There is something important going on here concerning love. Love does not exist in the denial of evil. Love confronts and defeats evil with good. Evil fits into the sovereign plan that God has for good, His sovereign plan for the love of the cross. The betrayal of Jesus by Judas is not a last minute addition to the sovereign purpose of God. It is clearly part of His plan, even recorded for us in the psalms. God has a powerful enough plan of love for us, that it includes a full awareness, not only of the evil around us, but much more significantly of the evil within us.
The call to turn to God goes out to all who hear the words of Jesus from the beginning of His ministry: “Follow me.” Some hear these words with a conscience that can no longer feel. They will not follow. They will not believe. They have been met by the Word of God, but they will not hear and receive Jesus.
But some have been created for a different purpose. Though they were fit objects of God’s wrath, just like Judas, and just like all of mankind, they have become the beloved of the Lord. They hear the warning of judgment and the call to repent and believe. Their consciences are awakened to the fear of God. They resolve by the power of Jesus’ love to turn away from sin and to trust in His perfect obedience as the Passover Lamb. The blood of that Lamb has been applied to their hearts, once as hard as granite, and now the Spirit has enabled them to breathe the air of heaven. Suddenly life has begun where there was only stone-cold spiritual death. This is what the blood of Christ has done for us, defeating our evil, paying our debt, and bringing us love in such a way that we could live.
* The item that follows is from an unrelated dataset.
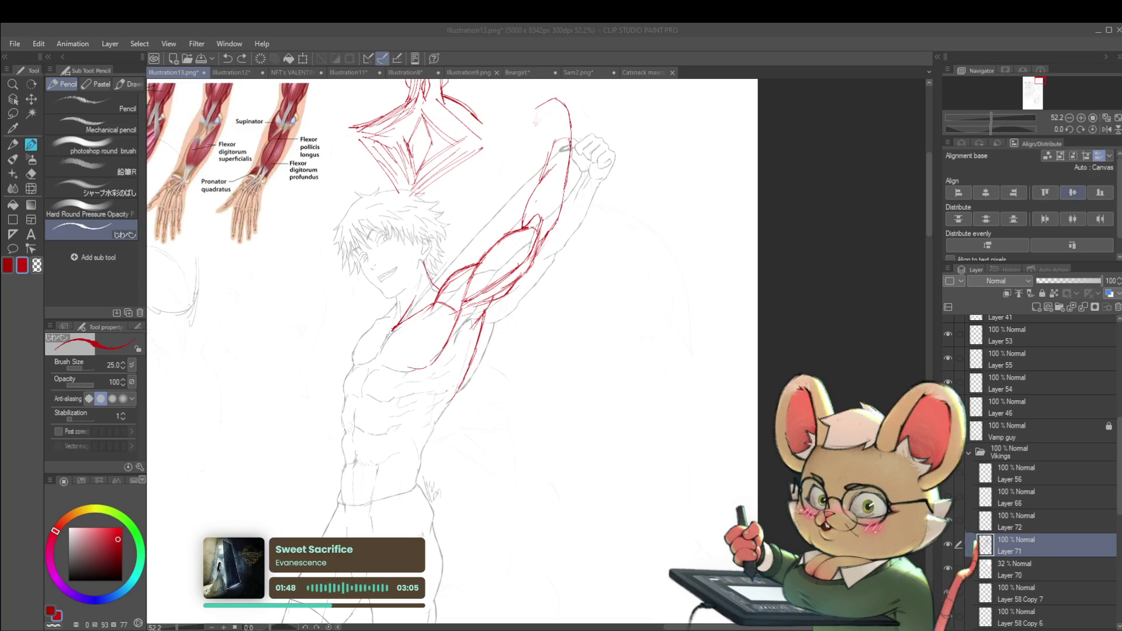
{"action": "key", "text": "h"}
Though there is much night all around us, and though we have had far too much night within us, a new light has dawned by the power of the One who washed His disciples’ feet. Evil has been defeated through the cross. Love has won our hearts and our lives. It is only a matter of time now till we inhabit a world of the fullest love. Be troubled with the great Son of God over the hardness of hearts that will not take heed to gospel warnings. But then rejoice with Jesus that your heart need not be in that number.
1. How do the Psalms help us to understand the betrayal of Jesus?
2. Why was it important for the future apostles to know this?
3. Why would the Son of God be troubled in His Spirit?
4. What is the spiritual usefulness of the account of the events and words surrounding the departure of Judas?